Mais ce contour, qui est donné, il faut le voir et le montrer, il faut le faire venir, c’est-à-dire le laisser venir : et je crois que ce n’est possible que si l’intentionnalité des prises s’efface, que si le cadrage – qui est la condition d’existence de la surface photographique, mais jamais celle du monde photographié –, au lieu de résulter d’une volonté, agit simplement comme une réponse ou un accord : chacune des photos de Marco Barbon (et on pourrait en dire autant de celles réunies sous d’autres noms de villes, qu’il s’agisse d’Asmara ou de Casablanca) semble venir d’une sorte de plan d’immanence fantomal, se détachant de l’indifférencié pour pointer hors de lui, avec lui, la puissance de fiction qui est en réserve dans les choses et qu’il faut réveiller, mais pas trop brusquement, à peine : quelque chose de neutre résiste et divague, c’est comme si la conscience clignotait au sein d’un labyrinthe encombré de vestiges.
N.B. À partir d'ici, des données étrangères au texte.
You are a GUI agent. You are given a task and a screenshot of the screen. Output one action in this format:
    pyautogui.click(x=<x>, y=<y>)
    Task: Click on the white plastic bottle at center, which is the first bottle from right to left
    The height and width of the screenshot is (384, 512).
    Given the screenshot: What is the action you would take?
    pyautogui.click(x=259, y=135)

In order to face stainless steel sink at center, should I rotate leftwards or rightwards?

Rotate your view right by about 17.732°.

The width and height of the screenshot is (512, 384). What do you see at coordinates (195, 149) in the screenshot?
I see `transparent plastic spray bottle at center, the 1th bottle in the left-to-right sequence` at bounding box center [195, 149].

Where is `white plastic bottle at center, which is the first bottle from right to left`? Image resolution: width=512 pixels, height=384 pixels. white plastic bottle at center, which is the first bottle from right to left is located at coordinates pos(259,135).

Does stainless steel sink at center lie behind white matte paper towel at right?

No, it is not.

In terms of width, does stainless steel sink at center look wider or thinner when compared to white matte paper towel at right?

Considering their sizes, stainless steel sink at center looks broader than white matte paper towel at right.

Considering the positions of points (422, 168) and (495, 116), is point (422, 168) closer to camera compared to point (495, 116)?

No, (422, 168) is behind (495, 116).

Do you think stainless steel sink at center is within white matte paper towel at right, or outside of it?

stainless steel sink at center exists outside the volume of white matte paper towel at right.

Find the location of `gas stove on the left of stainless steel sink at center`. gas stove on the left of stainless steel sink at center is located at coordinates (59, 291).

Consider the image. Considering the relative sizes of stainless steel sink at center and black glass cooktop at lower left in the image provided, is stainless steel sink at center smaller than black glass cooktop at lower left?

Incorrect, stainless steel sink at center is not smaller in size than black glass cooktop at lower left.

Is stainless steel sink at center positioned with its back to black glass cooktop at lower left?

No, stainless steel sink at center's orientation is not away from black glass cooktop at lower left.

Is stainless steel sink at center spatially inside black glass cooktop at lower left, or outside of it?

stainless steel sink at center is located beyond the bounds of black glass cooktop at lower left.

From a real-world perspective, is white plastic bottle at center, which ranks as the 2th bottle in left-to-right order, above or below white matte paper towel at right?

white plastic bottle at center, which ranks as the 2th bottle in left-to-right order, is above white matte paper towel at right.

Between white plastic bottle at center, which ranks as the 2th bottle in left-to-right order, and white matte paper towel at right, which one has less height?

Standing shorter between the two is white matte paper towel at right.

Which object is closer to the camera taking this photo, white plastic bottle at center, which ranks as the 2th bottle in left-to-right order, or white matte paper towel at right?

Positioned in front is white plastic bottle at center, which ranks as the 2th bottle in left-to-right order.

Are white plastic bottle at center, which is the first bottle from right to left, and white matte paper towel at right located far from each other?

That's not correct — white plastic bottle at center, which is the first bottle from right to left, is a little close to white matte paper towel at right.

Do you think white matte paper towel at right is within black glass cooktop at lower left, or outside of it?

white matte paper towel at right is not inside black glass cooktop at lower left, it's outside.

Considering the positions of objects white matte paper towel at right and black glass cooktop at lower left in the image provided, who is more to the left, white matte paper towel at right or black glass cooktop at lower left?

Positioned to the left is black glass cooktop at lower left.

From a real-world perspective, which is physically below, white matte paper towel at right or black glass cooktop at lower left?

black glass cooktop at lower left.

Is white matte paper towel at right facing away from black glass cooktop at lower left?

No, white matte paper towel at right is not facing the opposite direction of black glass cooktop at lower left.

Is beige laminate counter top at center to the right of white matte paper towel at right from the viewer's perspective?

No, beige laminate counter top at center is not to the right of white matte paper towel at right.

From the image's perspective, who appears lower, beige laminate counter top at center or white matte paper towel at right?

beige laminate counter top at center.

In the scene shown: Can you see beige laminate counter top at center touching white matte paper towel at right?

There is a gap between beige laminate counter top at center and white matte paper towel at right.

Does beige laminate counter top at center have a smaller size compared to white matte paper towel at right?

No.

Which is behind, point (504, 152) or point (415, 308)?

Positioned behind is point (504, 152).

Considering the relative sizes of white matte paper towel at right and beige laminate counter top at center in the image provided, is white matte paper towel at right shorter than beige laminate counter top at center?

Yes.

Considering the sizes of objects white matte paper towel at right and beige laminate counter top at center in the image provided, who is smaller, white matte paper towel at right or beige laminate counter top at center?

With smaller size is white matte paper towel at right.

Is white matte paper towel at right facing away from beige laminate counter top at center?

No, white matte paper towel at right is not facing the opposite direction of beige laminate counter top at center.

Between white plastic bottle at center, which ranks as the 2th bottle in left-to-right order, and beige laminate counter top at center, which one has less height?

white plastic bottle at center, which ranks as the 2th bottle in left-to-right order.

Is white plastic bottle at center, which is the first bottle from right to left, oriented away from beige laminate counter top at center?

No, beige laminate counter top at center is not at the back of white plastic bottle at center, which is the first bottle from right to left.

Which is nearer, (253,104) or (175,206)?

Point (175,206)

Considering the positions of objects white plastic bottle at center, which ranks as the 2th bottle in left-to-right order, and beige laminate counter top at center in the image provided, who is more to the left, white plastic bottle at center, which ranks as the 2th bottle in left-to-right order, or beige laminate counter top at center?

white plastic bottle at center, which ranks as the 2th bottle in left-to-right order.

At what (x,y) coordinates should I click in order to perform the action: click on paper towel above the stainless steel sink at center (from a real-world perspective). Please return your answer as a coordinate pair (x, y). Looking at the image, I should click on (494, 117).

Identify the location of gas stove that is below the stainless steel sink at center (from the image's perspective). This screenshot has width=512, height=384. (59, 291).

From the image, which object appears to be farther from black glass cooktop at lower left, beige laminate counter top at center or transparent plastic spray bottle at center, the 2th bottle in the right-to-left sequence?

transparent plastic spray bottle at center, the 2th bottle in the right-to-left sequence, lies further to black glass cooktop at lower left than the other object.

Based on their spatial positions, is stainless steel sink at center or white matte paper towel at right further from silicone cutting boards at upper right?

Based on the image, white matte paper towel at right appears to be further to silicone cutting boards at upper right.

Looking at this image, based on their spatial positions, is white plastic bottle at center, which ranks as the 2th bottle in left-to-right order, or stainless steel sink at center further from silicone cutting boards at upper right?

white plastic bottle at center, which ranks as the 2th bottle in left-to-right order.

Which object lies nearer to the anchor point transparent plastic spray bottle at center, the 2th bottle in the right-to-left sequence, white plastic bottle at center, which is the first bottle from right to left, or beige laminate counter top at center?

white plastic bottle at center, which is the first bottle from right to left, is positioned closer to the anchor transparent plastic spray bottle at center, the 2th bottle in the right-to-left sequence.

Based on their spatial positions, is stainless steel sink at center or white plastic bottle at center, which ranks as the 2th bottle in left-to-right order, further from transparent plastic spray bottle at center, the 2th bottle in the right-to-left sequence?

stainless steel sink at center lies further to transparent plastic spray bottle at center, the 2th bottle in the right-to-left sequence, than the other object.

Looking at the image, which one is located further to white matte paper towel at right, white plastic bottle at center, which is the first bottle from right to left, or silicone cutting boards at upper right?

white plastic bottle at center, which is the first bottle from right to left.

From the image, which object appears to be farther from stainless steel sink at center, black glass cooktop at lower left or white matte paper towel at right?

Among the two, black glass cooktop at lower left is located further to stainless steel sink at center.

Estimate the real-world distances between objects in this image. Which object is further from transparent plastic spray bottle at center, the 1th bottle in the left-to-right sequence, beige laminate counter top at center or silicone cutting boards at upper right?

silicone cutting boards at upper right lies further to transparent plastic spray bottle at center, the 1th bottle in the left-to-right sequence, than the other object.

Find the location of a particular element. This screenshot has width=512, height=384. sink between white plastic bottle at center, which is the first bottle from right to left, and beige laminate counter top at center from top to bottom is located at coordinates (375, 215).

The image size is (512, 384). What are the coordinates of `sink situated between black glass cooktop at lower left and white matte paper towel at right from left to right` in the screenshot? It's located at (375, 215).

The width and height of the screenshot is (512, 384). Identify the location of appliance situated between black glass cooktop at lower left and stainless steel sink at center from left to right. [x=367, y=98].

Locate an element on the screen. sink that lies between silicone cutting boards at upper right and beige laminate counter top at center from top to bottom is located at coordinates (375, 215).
Ce qu’elle a vu, et qui s’inscrit comme souvenir au moment même où elle le voit, nous est transmis, et de telle sorte qu’en ricochant d’une image à une autre, via une cabine de projection, une vitrine à l’abandon ou l’angle d’une terrasse, nous puissions à notre tour écrire, au ras des choses, au plus près de la mélancolie native qui les nimbe, le roman de l’interzone et voir crépiter dans ses couleurs le grain d’un film en noir et blanc bordé d’or."